*Exercises*.
[1] Translate the following sentence from the crossbow bolt passage into Spanish: "A longitudinal axis may extend centrally through the elongated length of the shaft 202."
[2] According to the crossbow bolt passage, what component is insertable into the opening 214 in the rear of the shaft 202?
[3] Revise the crossbow bolt passage, starting with "Bolts having the" and going on through "off of the crossbow 100.", replacing "rails" with "tracks".

*Selected excerpt*.
FIGS. 2 and 3 show a projectile according to an embodiment of the present disclosure. Here, the projectile is a crossbow bolt 200, but it could be an arrow or other comparable projectile. The bolt 200 may comprise an elongated shaft 202, an arrow point 204, a plurality of vanes or fletchings 206, and a nock 208 insertable into an opening 214 in the rear of the shaft 202 (see FIG. 3). A longitudinal axis may extend centrally through the elongated length of the shaft 202. The arrow point 204 may be referred to as being at a front end portion 210 of the shaft 202, and the nock 208 may be referred to as being at a rear end portion 212 of the shaft 202. FIG. 3 illustrates an exploded view of the bolt 200 of FIG. 2, showing that the arrow point 204, vanes 206, and nock 208 may be separate pieces assembled to construct the bolt 200. In other embodiments, the arrow point 204, vanes 206, and/or nock 208 may be integrally formed with the shaft 202 to form a single piece.

Bolts having the nock of the present disclosure may be shot from the crossbow 100 by cocking the crossbow 100 (thereby flexing the limbs 118 rearward where the bowstring 120 is connected to the limbs and positioning the center of the bowstring 120 toward the rear end 114 of the crossbow 100, as shown in FIG. 1), loading a bolt onto the rails 110 with an index vane within the flight groove 108, and pulling the trigger of the trigger assembly 104. The trigger causes the bowstring 120 to be released, thereby allowing the tension in the limbs 118 to forcefully straighten the bowstring 120 and move the center of the bowstring 120 toward the front end 112 of the crossbow 100. This movement of the bowstring 120 causes the bowstring to push the bolt along the rails 110 while it contacts the nock and rapidly launch the bolt forward and off of the crossbow 100.

*Provided records*.
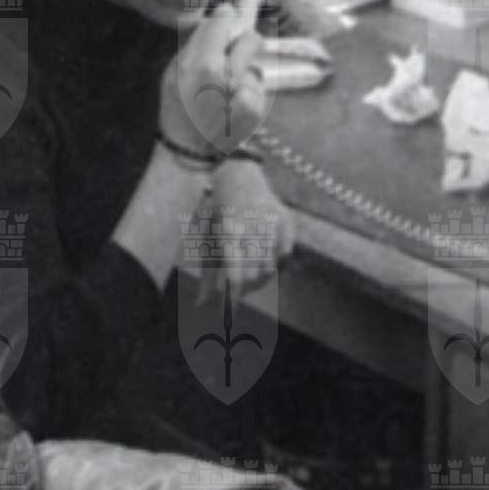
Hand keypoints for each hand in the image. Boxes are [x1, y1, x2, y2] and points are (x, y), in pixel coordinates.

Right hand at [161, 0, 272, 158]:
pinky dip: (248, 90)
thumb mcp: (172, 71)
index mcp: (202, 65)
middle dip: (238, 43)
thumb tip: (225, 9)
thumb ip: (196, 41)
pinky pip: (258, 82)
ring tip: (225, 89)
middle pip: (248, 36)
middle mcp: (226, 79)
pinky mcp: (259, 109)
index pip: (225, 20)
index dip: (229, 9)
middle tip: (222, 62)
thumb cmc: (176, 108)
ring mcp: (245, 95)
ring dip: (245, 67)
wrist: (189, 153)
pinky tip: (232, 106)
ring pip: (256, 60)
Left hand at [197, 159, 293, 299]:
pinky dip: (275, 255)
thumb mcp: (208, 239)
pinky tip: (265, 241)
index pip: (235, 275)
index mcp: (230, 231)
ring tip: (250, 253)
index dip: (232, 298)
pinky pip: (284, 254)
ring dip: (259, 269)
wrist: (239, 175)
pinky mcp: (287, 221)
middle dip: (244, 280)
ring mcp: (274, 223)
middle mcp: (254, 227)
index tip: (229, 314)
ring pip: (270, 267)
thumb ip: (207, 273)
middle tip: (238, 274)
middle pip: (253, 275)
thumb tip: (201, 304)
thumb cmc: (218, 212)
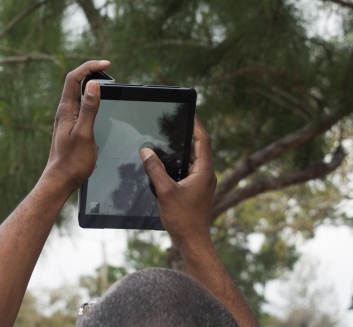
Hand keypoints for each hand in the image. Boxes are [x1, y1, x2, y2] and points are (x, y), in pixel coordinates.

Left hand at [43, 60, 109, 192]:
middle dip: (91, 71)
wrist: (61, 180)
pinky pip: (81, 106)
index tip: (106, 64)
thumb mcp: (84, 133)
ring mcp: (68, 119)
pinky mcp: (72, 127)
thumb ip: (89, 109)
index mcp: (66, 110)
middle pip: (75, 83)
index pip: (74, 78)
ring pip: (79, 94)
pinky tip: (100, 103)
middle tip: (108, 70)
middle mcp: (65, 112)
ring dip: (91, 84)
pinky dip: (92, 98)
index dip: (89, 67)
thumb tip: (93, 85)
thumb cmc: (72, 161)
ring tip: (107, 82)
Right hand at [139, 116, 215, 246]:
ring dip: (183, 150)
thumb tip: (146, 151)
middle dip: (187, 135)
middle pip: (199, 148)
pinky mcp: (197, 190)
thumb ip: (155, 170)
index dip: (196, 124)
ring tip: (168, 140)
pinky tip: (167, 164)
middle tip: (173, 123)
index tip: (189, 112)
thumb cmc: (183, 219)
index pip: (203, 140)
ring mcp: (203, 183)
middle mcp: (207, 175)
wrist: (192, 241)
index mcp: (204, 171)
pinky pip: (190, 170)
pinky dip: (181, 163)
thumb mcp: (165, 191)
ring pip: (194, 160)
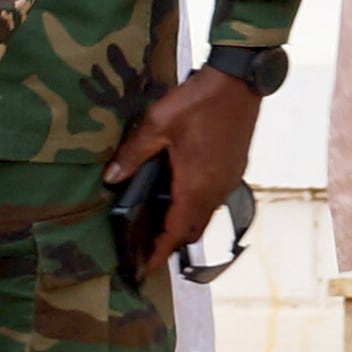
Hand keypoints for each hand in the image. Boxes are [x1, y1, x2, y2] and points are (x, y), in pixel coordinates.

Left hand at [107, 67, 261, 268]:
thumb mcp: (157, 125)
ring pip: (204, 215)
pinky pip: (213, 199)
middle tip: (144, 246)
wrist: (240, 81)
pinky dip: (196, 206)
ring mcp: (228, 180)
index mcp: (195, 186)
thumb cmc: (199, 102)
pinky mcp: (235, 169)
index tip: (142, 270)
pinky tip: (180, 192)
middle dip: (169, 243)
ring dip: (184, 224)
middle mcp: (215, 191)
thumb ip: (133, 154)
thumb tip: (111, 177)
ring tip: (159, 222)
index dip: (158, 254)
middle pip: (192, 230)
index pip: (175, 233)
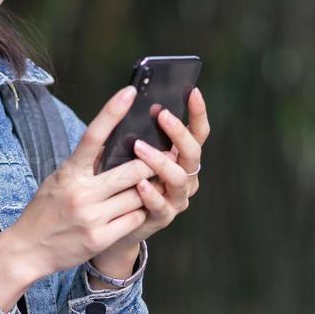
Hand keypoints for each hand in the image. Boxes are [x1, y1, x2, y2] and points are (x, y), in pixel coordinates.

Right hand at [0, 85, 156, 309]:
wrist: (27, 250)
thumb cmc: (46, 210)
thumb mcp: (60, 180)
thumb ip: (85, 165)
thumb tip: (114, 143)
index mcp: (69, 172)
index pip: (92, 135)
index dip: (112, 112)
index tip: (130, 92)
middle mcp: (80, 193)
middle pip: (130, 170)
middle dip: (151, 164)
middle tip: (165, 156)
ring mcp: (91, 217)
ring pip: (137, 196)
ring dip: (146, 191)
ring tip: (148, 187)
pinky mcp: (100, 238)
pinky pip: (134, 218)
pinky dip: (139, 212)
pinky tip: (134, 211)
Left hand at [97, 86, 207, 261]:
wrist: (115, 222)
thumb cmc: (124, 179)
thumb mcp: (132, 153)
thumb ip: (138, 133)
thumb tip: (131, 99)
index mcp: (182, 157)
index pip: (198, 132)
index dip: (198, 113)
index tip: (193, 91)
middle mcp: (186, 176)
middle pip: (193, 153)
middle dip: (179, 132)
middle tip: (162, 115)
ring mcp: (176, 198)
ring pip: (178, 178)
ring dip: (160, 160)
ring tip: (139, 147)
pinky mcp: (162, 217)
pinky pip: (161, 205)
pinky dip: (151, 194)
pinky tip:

*Task-by-task answers*.
[1] Un eje longitudinal puede extenderse centralmente a lo largo de la longitud alargada del vástago 202.

[2] The nock 208.

[3]
Bolts having the nock of the present disclosure may be shot from the crossbow 100 by cocking the crossbow 100 (thereby flexing the limbs 118 rearward where the bowstring 120 is connected to the limbs and positioning the center of the bowstring 120 toward the rear end 114 of the crossbow 100, as shown in FIG. 1), loading a bolt onto the tracks 110 with an index vane within the flight groove 108, and pulling the trigger of the trigger assembly 104. The trigger causes the bowstring 120 to be released, thereby allowing the tension in the limbs 118 to forcefully straighten the bowstring 120 and move the center of the bowstring 120 toward the front end 112 of the crossbow 100. This movement of the bowstring 120 causes the bowstring to push the bolt along the tracks 110 while it contacts the nock and rapidly launch the bolt forward and off of the crossbow 100.